The PAuth extension adds several new instructions, some of which are not
recognized by older hardware. To support a single codebase for both pre
Armv8.3-A targets and newer ones, only NOP-space instructions are added
by this patch. These instructions are treated as NOPs on hardware
which does not support Armv8.3-A. Furthermore, this patch only considers
cases where LR is saved to the stack and then restored before branching
to its content. There are cases in the code where LR is pushed to stack
but it is not used later. We do not address these cases as they are not
affected by PAuth.
There are two keys available to sign an instruction address: A and B.

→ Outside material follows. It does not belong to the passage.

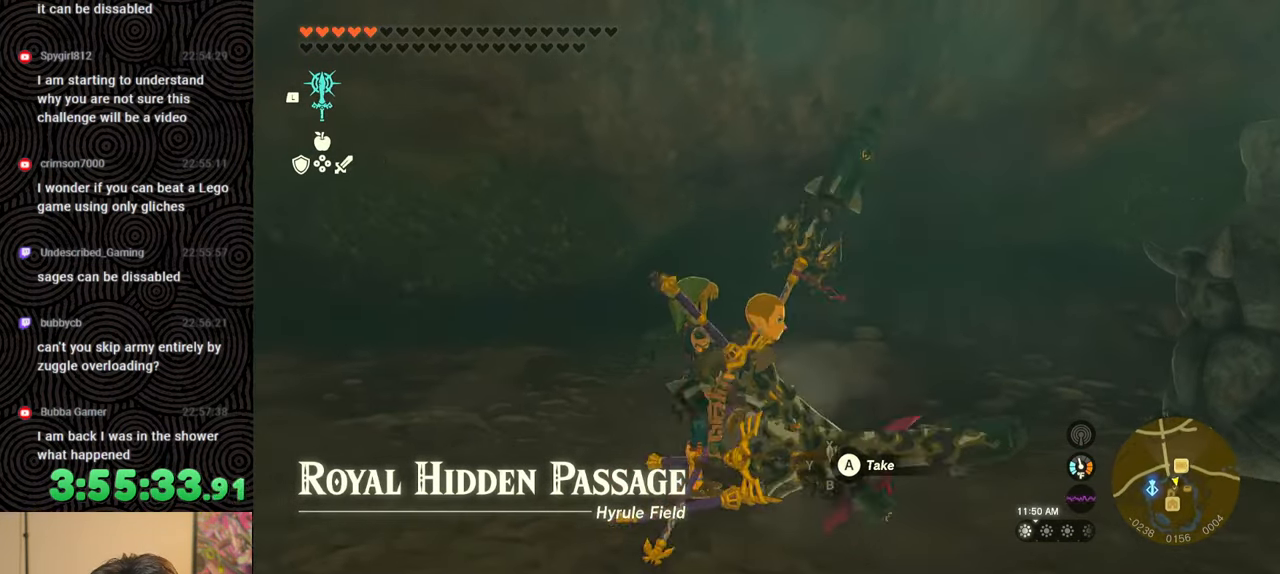
{"buttons": [], "left_stick": "center", "right_stick": "left", "events": [[100, "right_stick", "left"], [367, "left_stick", "center"]]}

PACIASP and PACIBSP only differ in the used keys: A and B, respectively.
The keys are typically managed by the operating system.
To enable generating code for PAuth compile with
-mbranch-protection=<mode>:
- standard or pac-ret: add PACIASP and AUTIASP, also enables BTI
(read below)
- pac-ret+b-key: add PACIBSP and AUTIBSP
Armv8.5-A Branch Target Identification
--------------------------------------
Branch Target Identification features some new instructions which
protect the execution of instructions on guarded pages which are not
intended branch targets.
If Armv8.5-A is supported by the hardware, execution of an instruction
changes the value of PSTATE.BTYPE field. If an indirect branch
lands on a guarded page the target instruction must be one of the
BTI <jc> flavors, or in case of a direct call or jump it can be any
other instruction. If the target instruction is not compatible with the
value of PSTATE.BTYPE a Branch Target Exception is generated.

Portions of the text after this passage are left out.